Young adults in the criminal justice system Contents

Summary

Our predecessor Committee published a report on the treatment of young adults aged 18 to 25 in the criminal justice system in October 2016. The Committee’s conclusions were produced in the form of a draft strategic approach which it wished to see the Government adopt. It proposed this because of the failure of consecutive Governments to act on the weight of evidence that dealing effectively with young adults, while the brain is still developing, is crucial to enable them to make a successful transition to a crime-free adulthood. There was also overwhelming enthusiasm within the sector for change. The Committee wished to see universal screening for maturity by prisons and probation services, and the adoption of a distinct approach to young adults up to 25 with trained, specialist staff, with emphasis on developing and testing dedicated approaches.

The then Government’s response, published in January 2017, committed to further developing operational practice in response to maturity but did not accept that the bold approach advocated by our predecessors was necessary to improve outcomes for young adults.

Having agreed with our predecessor Committee that the response was disappointing and did not pay sufficient attention to the strength of the evidence for more significant change, we have taken evidence and engaged in correspondence with the Ministry to examine the rationale and efficacy of their approach. We produced this report as, 18 months after the response, we are not persuaded that the narrow approach adopted has had any positive impact on outcomes for young adults. Responding to young adults appropriately and effectively is important because, while young adults offend the most, they have the most potential to stop offending and are also resource intensive as they are challenging to manage.

In chapter one, we summarise the conclusions and recommendations of our predecessor Committee and the then Government’s response. In chapter two, we review the Government’s overall approach to governance, policy and practice for young adults in the criminal justice system, which it says is guided by limited resources, practicality, and other priorities in the system. While we have some sympathy for these constraints, it is nevertheless important for the Ministry to reflect on the potential benefits of targeting scarce resources at those prisoners for whom there may be greatest impact; we did not find evidence of such reflection.

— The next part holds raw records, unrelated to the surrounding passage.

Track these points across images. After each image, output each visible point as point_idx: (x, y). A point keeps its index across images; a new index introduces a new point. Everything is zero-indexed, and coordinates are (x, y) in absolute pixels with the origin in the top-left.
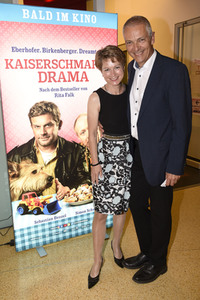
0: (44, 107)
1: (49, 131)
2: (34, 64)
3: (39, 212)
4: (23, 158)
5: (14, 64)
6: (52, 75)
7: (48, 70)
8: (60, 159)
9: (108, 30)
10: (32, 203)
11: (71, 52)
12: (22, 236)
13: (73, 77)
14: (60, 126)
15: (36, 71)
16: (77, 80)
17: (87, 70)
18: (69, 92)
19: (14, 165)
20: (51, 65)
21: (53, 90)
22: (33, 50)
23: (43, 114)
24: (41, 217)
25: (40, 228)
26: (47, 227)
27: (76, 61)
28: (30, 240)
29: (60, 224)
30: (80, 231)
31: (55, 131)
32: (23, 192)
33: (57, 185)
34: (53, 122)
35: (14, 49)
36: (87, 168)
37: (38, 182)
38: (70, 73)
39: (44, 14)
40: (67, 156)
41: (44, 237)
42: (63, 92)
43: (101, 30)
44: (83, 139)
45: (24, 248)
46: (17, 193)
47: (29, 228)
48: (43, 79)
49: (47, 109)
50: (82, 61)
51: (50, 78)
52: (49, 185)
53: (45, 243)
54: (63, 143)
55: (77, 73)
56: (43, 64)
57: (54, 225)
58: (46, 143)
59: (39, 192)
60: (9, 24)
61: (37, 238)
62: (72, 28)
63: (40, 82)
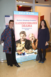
1: (24, 37)
2: (21, 23)
3: (21, 55)
4: (18, 43)
5: (17, 23)
8: (26, 43)
9: (36, 16)
10: (19, 53)
11: (29, 21)
13: (29, 26)
14: (26, 36)
15: (21, 25)
17: (32, 24)
19: (16, 44)
20: (24, 23)
21: (25, 29)
22: (21, 20)
24: (21, 56)
25: (21, 58)
27: (29, 23)
29: (25, 58)
30: (29, 60)
31: (25, 37)
32: (18, 50)
33: (25, 49)
34: (24, 35)
35: (17, 20)
36: (31, 45)
37: (21, 48)
38: (28, 25)
39: (23, 13)
40: (27, 43)
41: (22, 60)
42: (27, 29)
43: (35, 16)
44: (30, 39)
47: (19, 58)
49: (23, 33)
50: (31, 22)
51: (24, 26)
52: (23, 49)
53: (22, 62)
54: (26, 40)
55: (30, 25)
57: (24, 58)
58: (23, 40)
60: (17, 15)
61: (20, 60)
62: (29, 16)
63: (22, 27)
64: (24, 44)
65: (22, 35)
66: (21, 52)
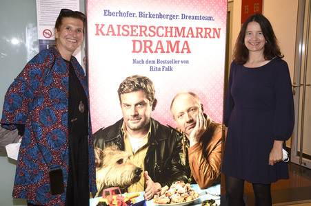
0: (137, 83)
1: (141, 111)
2: (128, 31)
4: (108, 143)
5: (105, 30)
6: (148, 44)
7: (143, 38)
8: (152, 147)
10: (114, 201)
11: (172, 17)
13: (173, 48)
14: (154, 105)
16: (178, 52)
18: (167, 65)
19: (97, 152)
20: (148, 32)
21: (148, 62)
22: (128, 14)
23: (135, 90)
27: (177, 28)
31: (147, 111)
32: (105, 187)
33: (146, 180)
34: (146, 101)
35: (107, 13)
36: (183, 160)
38: (169, 42)
40: (160, 143)
42: (160, 66)
44: (180, 123)
48: (138, 48)
49: (140, 84)
50: (183, 28)
51: (146, 47)
52: (136, 179)
54: (156, 127)
55: (177, 42)
56: (138, 31)
58: (136, 125)
59: (124, 188)
63: (134, 51)
65: (133, 97)
66: (125, 195)
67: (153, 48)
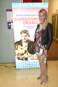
0: (25, 31)
2: (22, 19)
3: (23, 60)
5: (17, 19)
6: (27, 22)
7: (26, 21)
8: (29, 46)
10: (21, 57)
11: (33, 15)
12: (18, 65)
15: (23, 21)
16: (35, 24)
18: (32, 27)
19: (16, 46)
20: (27, 19)
21: (27, 26)
22: (22, 15)
23: (24, 33)
26: (24, 64)
27: (34, 18)
28: (20, 67)
29: (28, 64)
33: (28, 53)
34: (27, 35)
35: (17, 15)
38: (32, 22)
39: (25, 5)
40: (31, 45)
41: (24, 67)
42: (30, 27)
45: (18, 68)
46: (17, 54)
47: (20, 64)
48: (25, 23)
49: (26, 32)
50: (36, 18)
53: (24, 69)
54: (30, 41)
55: (35, 21)
56: (25, 19)
57: (26, 64)
58: (25, 41)
59: (23, 54)
60: (16, 8)
61: (22, 67)
62: (33, 8)
63: (24, 24)
64: (27, 47)
66: (23, 56)
67: (28, 23)
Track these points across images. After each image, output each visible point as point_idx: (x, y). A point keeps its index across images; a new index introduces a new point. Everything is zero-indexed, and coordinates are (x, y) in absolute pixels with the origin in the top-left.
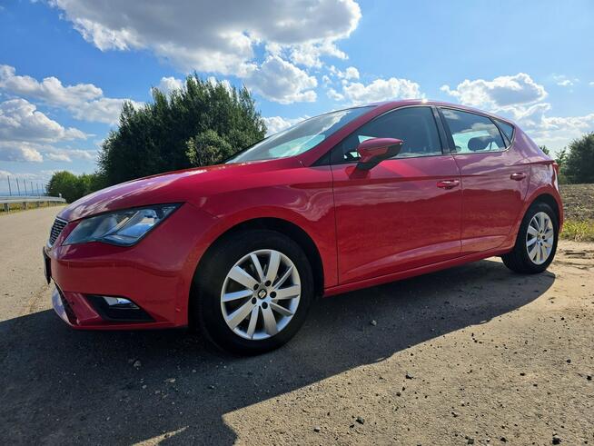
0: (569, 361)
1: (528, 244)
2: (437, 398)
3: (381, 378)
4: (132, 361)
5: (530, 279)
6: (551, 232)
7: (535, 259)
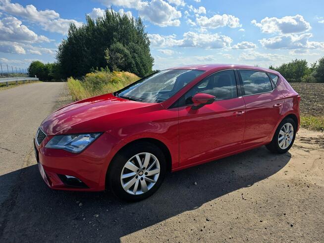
0: (285, 214)
1: (279, 139)
2: (219, 233)
3: (195, 220)
4: (78, 202)
5: (278, 157)
6: (292, 133)
7: (282, 146)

We make recommendations for ensuring that the distinct needs of young adults up to the age of 25 are considered in various aspects of the Ministry’s activities, including the cross-departmental Reducing Reoffending Taskforce and efforts to address racial inequalities in response to the Lammy Review. In chapter three, we also welcome the creation of a probation service board to oversee work on young offenders and young adults, which we would like to see replicated for prisons.

In chapter three, we review in more detail the Ministry and HMPPS’ progress in implementing its preferred approach. This includes piloting: a screening tool for maturity; work with people with brain injury; and, a resource pack to support staff working with people with low maturity, some of which has been delayed. We are encouraged to see much greater weight being given to maturity in the treatment of young adults, but found no evidence of a defined approach for what should happen once maturity screening has been done or of the impact this is having, even in pilot areas. It is also not clear to us how the Ministry is assessing the impact of its approach, so we call on them to specify the measures by which they intend to monitor improvement in outcomes for young adults in custody and in the community.

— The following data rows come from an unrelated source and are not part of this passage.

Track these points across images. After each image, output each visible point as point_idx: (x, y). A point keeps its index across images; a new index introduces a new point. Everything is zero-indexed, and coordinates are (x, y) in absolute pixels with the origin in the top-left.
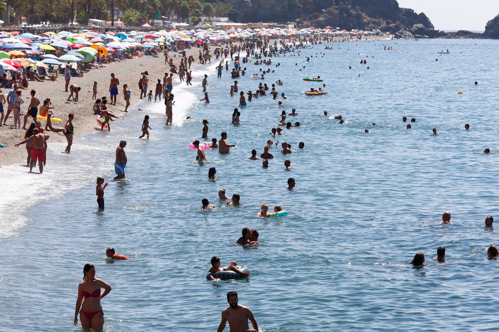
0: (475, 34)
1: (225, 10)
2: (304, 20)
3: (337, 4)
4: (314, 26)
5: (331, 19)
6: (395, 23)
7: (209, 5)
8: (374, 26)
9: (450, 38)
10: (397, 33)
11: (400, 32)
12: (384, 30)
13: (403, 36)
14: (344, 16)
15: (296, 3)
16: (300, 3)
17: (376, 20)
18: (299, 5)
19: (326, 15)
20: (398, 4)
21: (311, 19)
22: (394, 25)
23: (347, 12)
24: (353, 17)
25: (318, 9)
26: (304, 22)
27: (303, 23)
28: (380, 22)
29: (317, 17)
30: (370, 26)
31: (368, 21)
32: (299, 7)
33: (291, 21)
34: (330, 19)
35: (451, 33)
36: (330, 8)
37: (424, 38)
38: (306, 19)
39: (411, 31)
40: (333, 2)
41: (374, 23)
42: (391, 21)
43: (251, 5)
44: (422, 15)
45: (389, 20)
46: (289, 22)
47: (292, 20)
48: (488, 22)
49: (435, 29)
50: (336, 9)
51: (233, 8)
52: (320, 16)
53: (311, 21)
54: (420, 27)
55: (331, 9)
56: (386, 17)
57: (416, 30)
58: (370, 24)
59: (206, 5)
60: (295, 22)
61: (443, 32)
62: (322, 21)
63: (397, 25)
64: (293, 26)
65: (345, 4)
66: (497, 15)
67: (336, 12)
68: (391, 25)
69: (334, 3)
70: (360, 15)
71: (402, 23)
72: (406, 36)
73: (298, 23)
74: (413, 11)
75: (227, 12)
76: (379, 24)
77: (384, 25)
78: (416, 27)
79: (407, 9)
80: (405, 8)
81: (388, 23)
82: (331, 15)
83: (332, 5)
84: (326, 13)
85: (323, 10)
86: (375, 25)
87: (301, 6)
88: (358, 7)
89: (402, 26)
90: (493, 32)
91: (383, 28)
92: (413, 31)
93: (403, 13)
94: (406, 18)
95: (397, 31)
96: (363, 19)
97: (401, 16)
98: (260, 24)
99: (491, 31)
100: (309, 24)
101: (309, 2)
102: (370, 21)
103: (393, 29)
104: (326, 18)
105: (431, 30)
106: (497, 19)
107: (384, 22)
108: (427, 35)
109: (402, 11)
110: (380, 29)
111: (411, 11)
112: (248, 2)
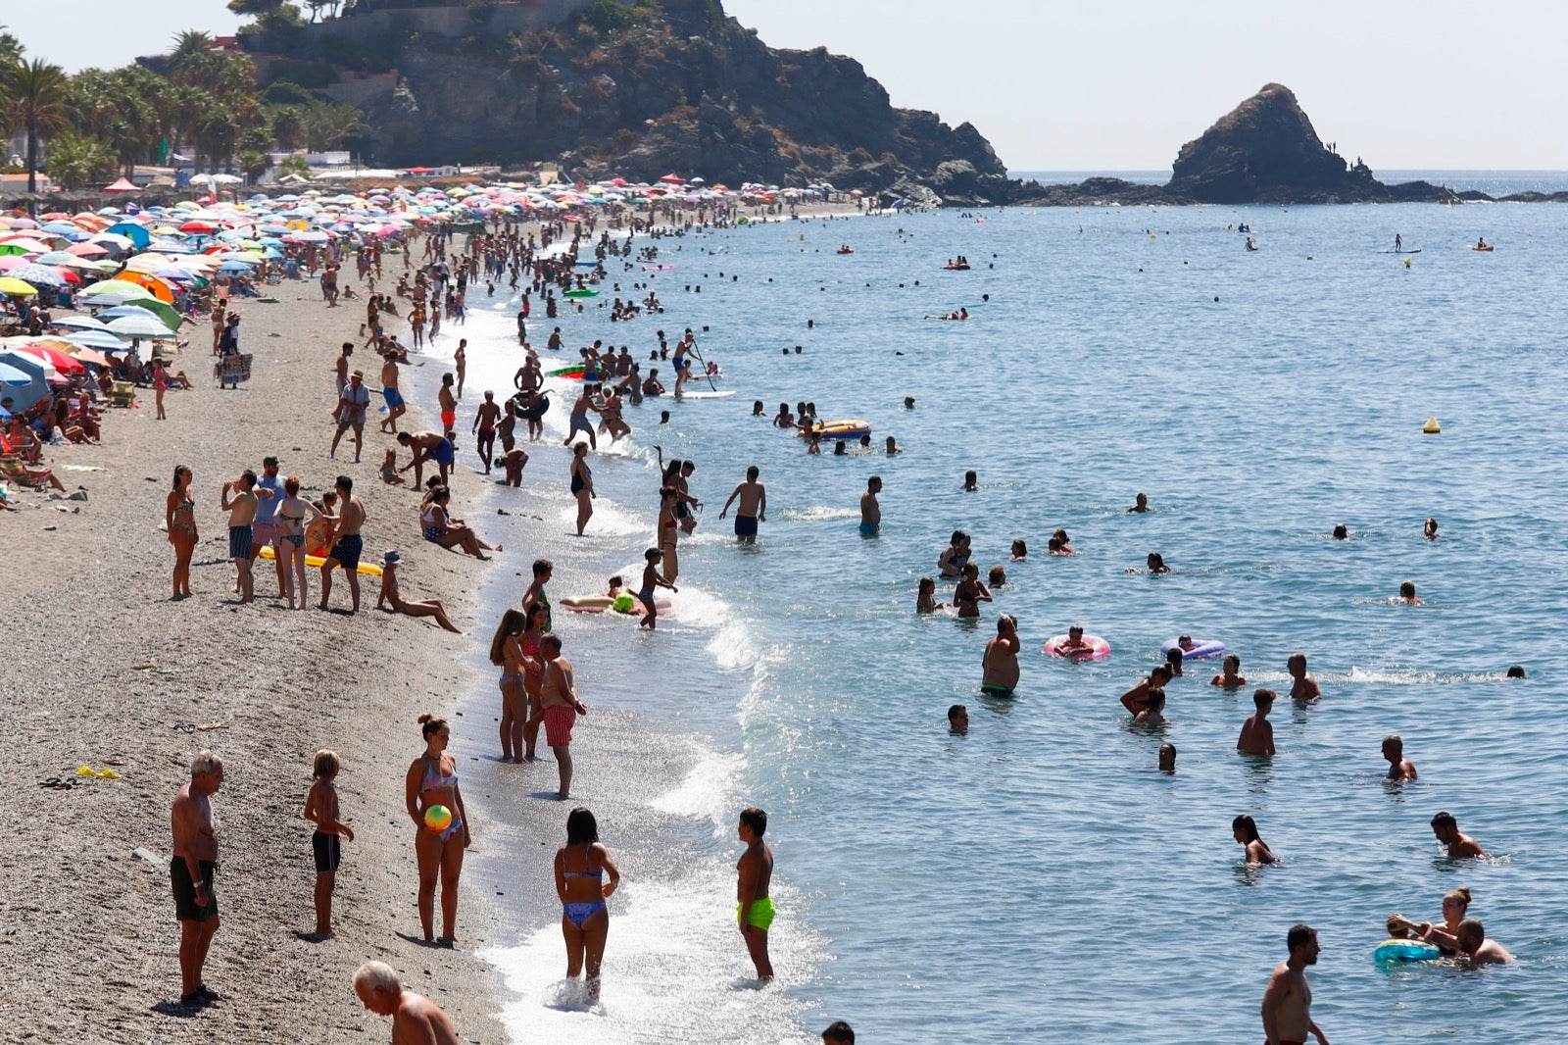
0: (1142, 188)
1: (337, 126)
2: (587, 154)
3: (694, 100)
4: (621, 174)
5: (674, 150)
6: (878, 160)
7: (291, 112)
8: (810, 169)
9: (1058, 204)
10: (886, 192)
11: (896, 188)
12: (844, 183)
13: (906, 201)
14: (715, 140)
15: (559, 102)
16: (574, 101)
17: (816, 150)
18: (570, 105)
19: (659, 137)
20: (884, 96)
21: (608, 151)
22: (876, 164)
23: (727, 125)
24: (746, 143)
25: (631, 118)
26: (587, 162)
27: (584, 166)
28: (829, 156)
29: (627, 144)
30: (798, 169)
31: (792, 154)
32: (571, 112)
33: (544, 160)
34: (671, 149)
35: (1061, 187)
36: (671, 116)
37: (975, 205)
38: (594, 152)
39: (930, 184)
41: (811, 160)
42: (866, 154)
43: (415, 108)
44: (967, 128)
45: (860, 150)
46: (537, 164)
47: (548, 155)
48: (1184, 147)
49: (1009, 178)
50: (691, 117)
51: (362, 120)
52: (637, 141)
53: (609, 157)
54: (960, 171)
55: (673, 116)
56: (848, 141)
57: (946, 180)
58: (797, 163)
59: (280, 114)
60: (560, 161)
61: (1035, 184)
62: (645, 156)
63: (885, 166)
64: (555, 174)
65: (718, 99)
66: (1214, 124)
67: (691, 127)
68: (867, 167)
69: (684, 99)
70: (769, 135)
71: (903, 158)
72: (916, 200)
73: (569, 165)
74: (937, 117)
75: (343, 133)
76: (827, 163)
77: (843, 165)
78: (948, 170)
79: (917, 113)
80: (909, 108)
81: (856, 160)
82: (673, 137)
83: (677, 104)
84: (657, 130)
85: (649, 121)
86: (812, 166)
87: (578, 109)
88: (757, 110)
89: (901, 169)
90: (1201, 179)
91: (839, 174)
92: (937, 183)
93: (904, 126)
94: (914, 141)
95: (888, 185)
96: (777, 148)
97: (899, 135)
98: (448, 171)
99: (1192, 177)
100: (604, 167)
101: (604, 96)
102: (797, 153)
103: (872, 179)
104: (659, 148)
105: (998, 179)
106: (1212, 137)
107: (844, 157)
108: (984, 197)
109: (900, 118)
110: (832, 181)
111: (930, 118)
112: (404, 99)
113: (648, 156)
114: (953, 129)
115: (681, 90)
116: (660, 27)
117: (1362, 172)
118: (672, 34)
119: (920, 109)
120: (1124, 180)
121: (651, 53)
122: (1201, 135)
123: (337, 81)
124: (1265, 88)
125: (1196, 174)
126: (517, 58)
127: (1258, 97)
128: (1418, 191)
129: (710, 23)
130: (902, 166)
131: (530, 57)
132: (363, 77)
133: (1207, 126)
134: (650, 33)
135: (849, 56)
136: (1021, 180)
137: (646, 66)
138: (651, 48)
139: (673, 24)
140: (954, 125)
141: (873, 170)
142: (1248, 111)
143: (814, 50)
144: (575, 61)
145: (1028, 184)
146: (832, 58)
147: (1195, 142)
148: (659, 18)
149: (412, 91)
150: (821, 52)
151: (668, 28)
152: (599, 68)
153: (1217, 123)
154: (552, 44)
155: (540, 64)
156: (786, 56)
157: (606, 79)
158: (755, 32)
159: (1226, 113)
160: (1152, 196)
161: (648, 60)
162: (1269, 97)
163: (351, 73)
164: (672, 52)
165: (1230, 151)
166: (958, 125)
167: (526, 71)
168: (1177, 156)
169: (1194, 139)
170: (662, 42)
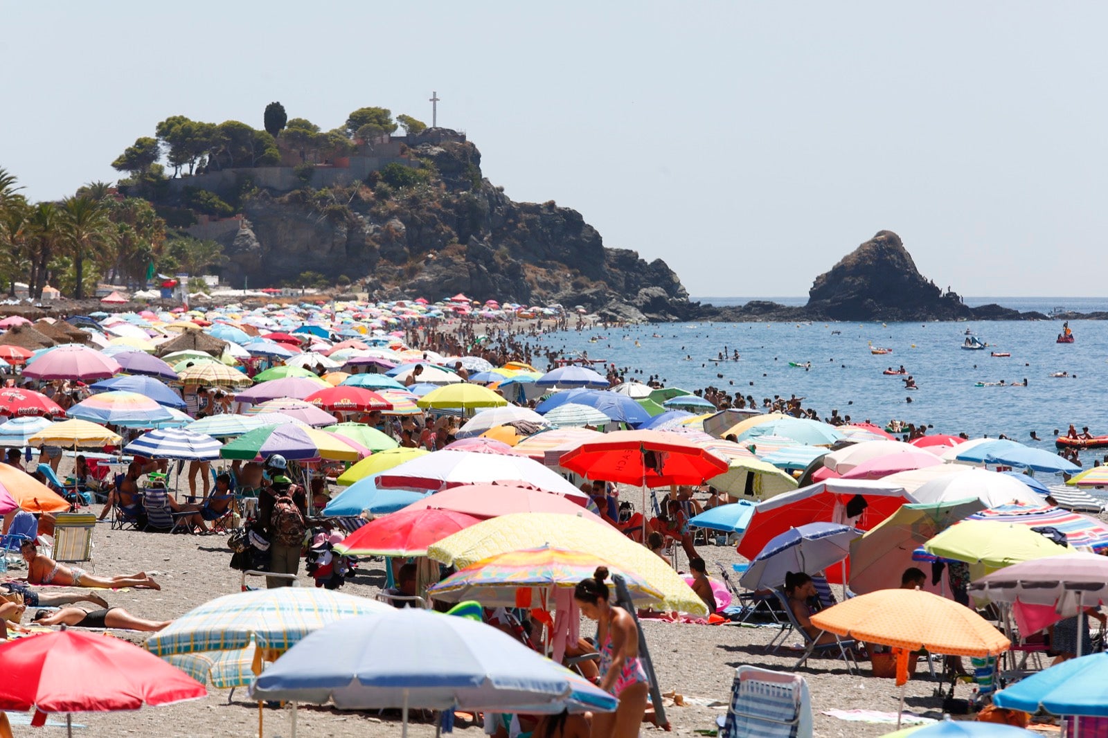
0: (790, 309)
1: (204, 256)
2: (384, 280)
3: (461, 242)
4: (409, 294)
5: (450, 277)
6: (594, 286)
8: (544, 292)
9: (729, 321)
10: (605, 310)
11: (612, 308)
12: (570, 304)
13: (620, 318)
14: (480, 271)
15: (363, 240)
16: (374, 240)
17: (548, 279)
18: (372, 243)
19: (438, 267)
20: (597, 238)
21: (400, 276)
22: (593, 290)
23: (488, 259)
24: (502, 273)
25: (417, 252)
26: (384, 285)
27: (382, 289)
28: (557, 284)
29: (413, 272)
30: (534, 293)
31: (531, 282)
32: (372, 249)
34: (447, 277)
35: (729, 308)
37: (668, 321)
38: (390, 279)
39: (635, 305)
40: (452, 237)
41: (544, 285)
42: (585, 282)
43: (256, 244)
44: (659, 264)
45: (581, 279)
48: (818, 278)
49: (691, 301)
50: (461, 253)
51: (222, 253)
52: (421, 269)
53: (401, 282)
54: (656, 295)
55: (448, 252)
57: (646, 302)
58: (533, 288)
61: (710, 306)
62: (427, 282)
63: (600, 291)
64: (366, 295)
65: (481, 239)
66: (840, 261)
67: (460, 260)
69: (456, 239)
70: (518, 267)
71: (612, 285)
72: (627, 317)
73: (370, 288)
74: (637, 255)
75: (208, 263)
76: (556, 288)
77: (567, 291)
78: (647, 294)
79: (622, 251)
80: (617, 247)
81: (577, 286)
82: (447, 267)
83: (451, 243)
84: (437, 262)
85: (431, 256)
86: (546, 291)
87: (377, 246)
89: (611, 294)
90: (832, 302)
91: (566, 297)
92: (638, 304)
93: (612, 261)
94: (619, 272)
95: (602, 306)
96: (524, 277)
97: (608, 267)
98: (286, 292)
99: (824, 300)
100: (397, 290)
101: (396, 236)
102: (534, 281)
103: (591, 301)
104: (437, 276)
105: (681, 303)
106: (839, 272)
107: (569, 284)
108: (674, 315)
109: (609, 255)
110: (560, 301)
111: (631, 255)
112: (247, 236)
113: (430, 282)
114: (649, 263)
115: (454, 233)
116: (437, 184)
117: (952, 299)
118: (446, 189)
119: (624, 248)
120: (777, 303)
121: (431, 204)
122: (830, 269)
123: (196, 223)
124: (879, 234)
125: (828, 298)
126: (331, 207)
127: (874, 241)
128: (992, 312)
129: (473, 182)
130: (611, 291)
131: (340, 206)
132: (215, 220)
133: (835, 263)
134: (430, 189)
135: (572, 208)
136: (699, 303)
137: (428, 214)
138: (431, 200)
139: (447, 182)
140: (649, 261)
141: (591, 294)
142: (866, 251)
143: (546, 204)
144: (374, 209)
145: (705, 306)
146: (560, 210)
147: (826, 274)
148: (437, 178)
149: (253, 230)
150: (551, 205)
151: (443, 185)
152: (392, 214)
153: (843, 261)
154: (357, 197)
155: (348, 211)
156: (525, 207)
157: (396, 223)
158: (502, 190)
159: (849, 253)
160: (799, 315)
161: (429, 210)
162: (883, 241)
163: (206, 217)
164: (447, 204)
165: (853, 281)
166: (653, 260)
167: (336, 216)
168: (812, 285)
169: (826, 272)
170: (439, 196)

We were similarly disappointed to find limited progress on addressing gaps in the evidence base for effective practice with young adults. Our predecessor Committee recommended these gaps be addressed as a matter of urgency, as misdirected interventions can serve to increase criminality. We found little evidence of progress on specific pieces of research mentioned in the Government’s response, or on our predecessor’s recommendations for the Crown Prosecution Service and Sentencing Council to undertake further research. HMPPS had seemingly made no progress on understanding the relative effectiveness of custodial options for young adults. Its focus had rather been on trying to make prisons which hold young adults alongside older adults work as well as they can. There is no clear assessment of how that is working either. This is in sharp contrast with the investment and concerted activity towards improving the treatment of under 18s, including reward schemes and work to address the trauma many of them have experienced in their lives, which is showing promising results. We also consider in this chapter the Offender Management in Custody model, designed to ensure that all prisoners get support and guidance from a dedicated prison officer. We recommend that consideration be given to providing additional support to those assessed as lacking maturity.

Welcome progress has been made by HMPPS and the Youth Justice Board in improving the attention paid to the “cliff-edge” transition between the youth and adult systems and the particular needs of people who have been looked after by the local authority (care leavers) and we are keen to see the results of this. We are pleased too that the Sentencing Council and the Crown Prosecution Service have undertaken to continue to review their guidance in the light of the evidence on maturity. We also hope to see progress on the idea of testing young adult courts.

Finally, we call on the Ministry to take decisive action on more fundamental reform. We advocate revisiting urgently our previous recommendations for a new framework for the disclosure of criminal records for children and young adults. In addition, by 2030 we expect prison and probation services to have developed approaches which properly assess and address young adults’ needs, recognise their strengths, and support them to develop non-criminal identities, resulting in better outcomes both for them and society at large.